Despite the challenges he faces at Westcliff University in Irvine, California, Ellama has been playing for the Warriors men's basketball team for two years now and has been able to keep up with the competition. Although the team ended this season with a 4-24 record, Ellama and his teammates are ready for more basketball action.

Like many collegiate athletes from the CNMI, Ellama was recruited through the Next College Student Athlete program.  Ellama may not match up with the average college basketball player, but what he lacks in height he makes up for by utilizing his strengths in other areas to remain a threat on the court.

“Being one of the shortest players on the team,” he told Variety, “I did not really focus much on my size, but rather what I can do to help improve the team — whether it’s staying ahead of defenders on fast breaks, communicating with the team, or constantly improving my best attributes.”

 Warren Ellama pulls up for a jump shot while playing for the Warriors men's basketball team of Westcliff University in Irvine, California. Contributed photo

Playing against bigger opponents has been tough, but Ellama thinks that adjustment is all that is needed to stay in the game. “Competition here is very different compared to Saipan. Players are much bigger, faster and taller. So as a student athlete coming from Saipan, you'll have to adjust pretty quickly in order to compete with the players in the U.S.”
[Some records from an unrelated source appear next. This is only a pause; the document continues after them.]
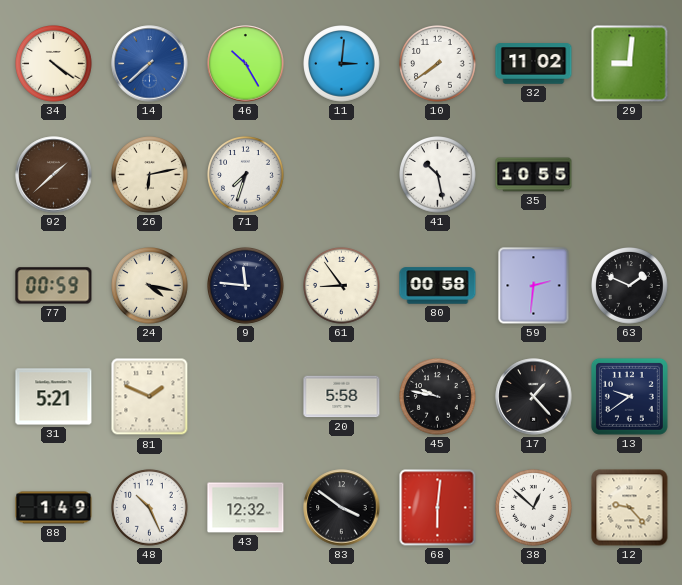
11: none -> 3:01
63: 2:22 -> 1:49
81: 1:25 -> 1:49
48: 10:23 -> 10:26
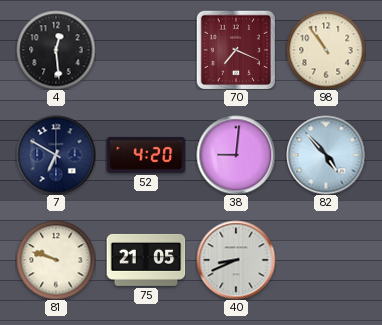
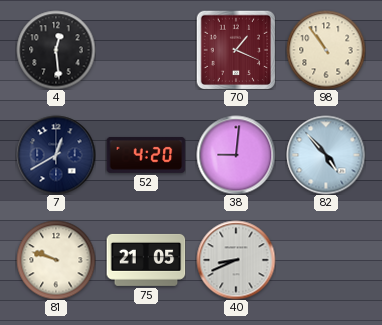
70: 7:19 -> 1:19
7: 6:50 -> 12:40
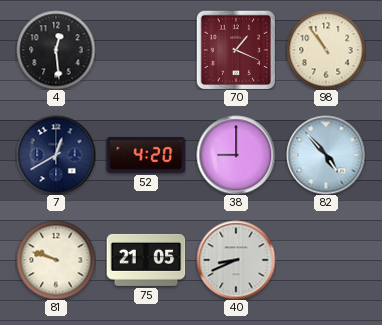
38: 9:01 -> 9:00
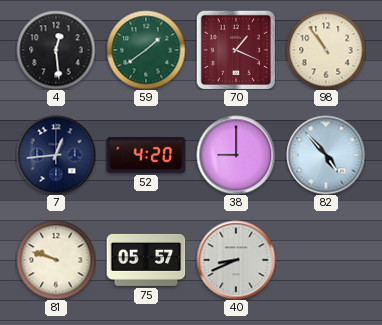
59: none -> 1:39
7: 12:40 -> 12:44
75: 21:05 -> 05:57
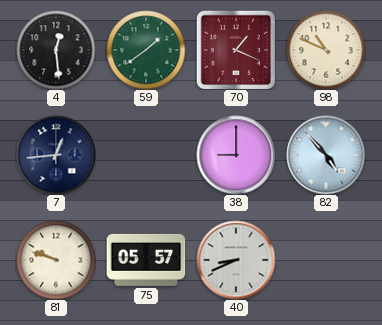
98: 10:54 -> 10:49
52: 4:20 -> none
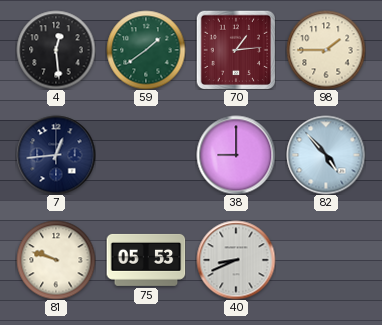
70: 1:19 -> 1:14
98: 10:49 -> 1:45
75: 05:57 -> 05:53
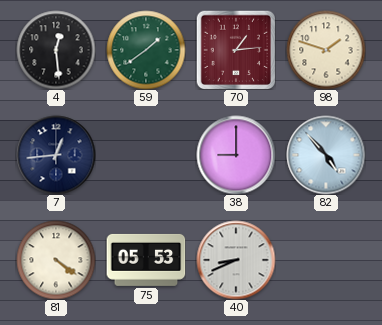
98: 1:45 -> 1:48
81: 9:48 -> 4:21
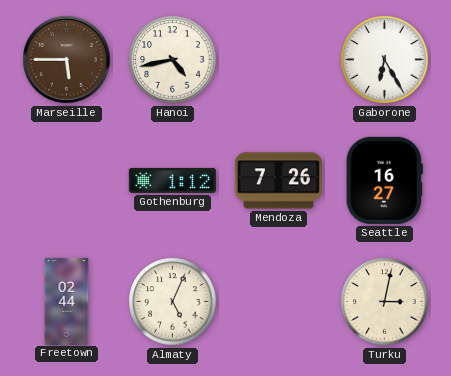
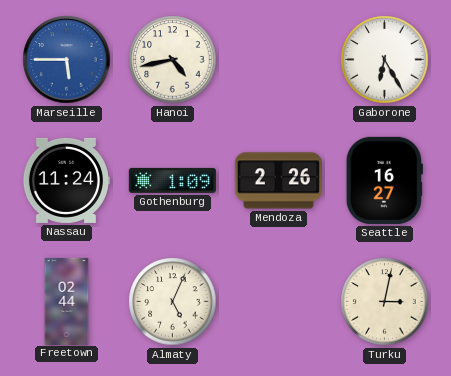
Marseille dial: brown -> blue
Nassau: none -> 11:24
Gothenburg: 1:12 -> 1:09
Mendoza: 7:26 -> 2:26
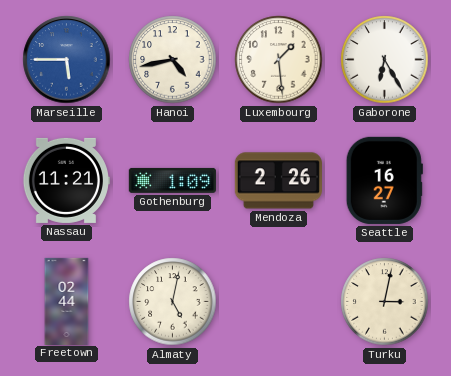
Luxembourg: none -> 1:29
Nassau: 11:24 -> 11:21
Almaty: 5:04 -> 5:02
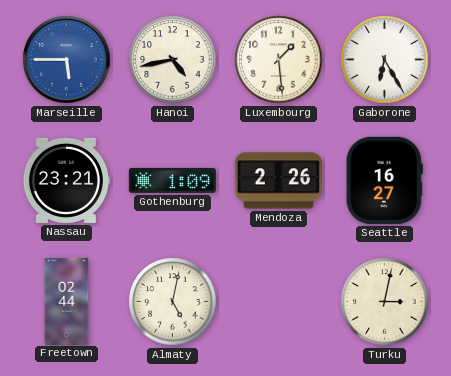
Nassau: 11:21 -> 23:21
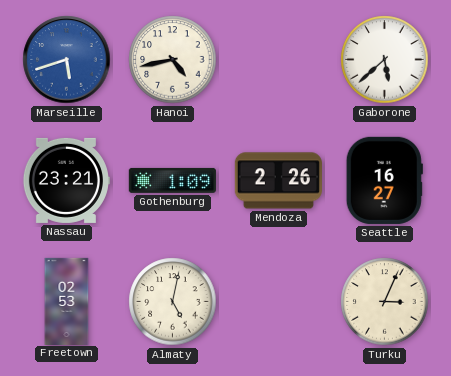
Marseille: 5:45 -> 5:42
Luxembourg: 1:29 -> none
Gaborone: 6:25 -> 5:38
Freetown: 02:44 -> 02:53
Turku: 3:02 -> 3:04
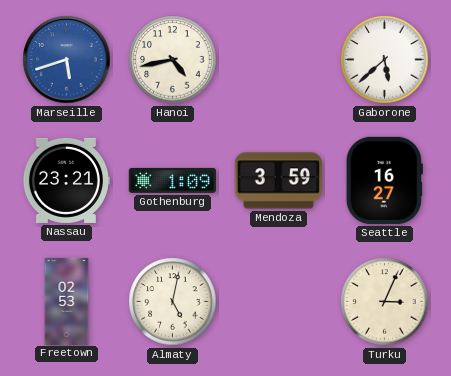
Mendoza: 2:26 -> 3:59
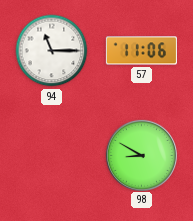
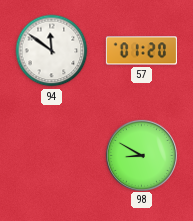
94: 11:15 -> 11:51
57: 11:06 -> 01:20
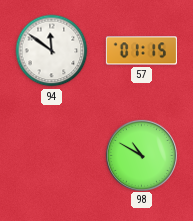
57: 01:20 -> 01:15
98: 8:50 -> 10:50
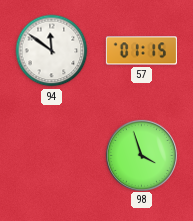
98: 10:50 -> 3:57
His basketball journey started during his sophomore year in high school. After his team, Marianas High School, won the Marianas Interscholastic Sports Organization championship,  he was offered an athletic scholarship to play for Mount Carmel School.

After graduating from MCS, “I felt that I could do something more,” he said. In the U.S., “playing college ball takes a lot of communication, patience and hard work. Coaches are constantly looking at little things on and off the court.”

Ellama said, “Some people doubted my dream, but my message to all athletes in the CNMI is to not let anybody tell you what you can and cannot do. If I could do it, anyone in the CNMI could do it, too.”

Ellama would also like to recognize MCS coach Francis San Nicolas and athletic director John Blanco for helping him get to the level that he is now. “I hope that all student athletes pursuing a dream to play to the next level will have a great support system,” Ellama added.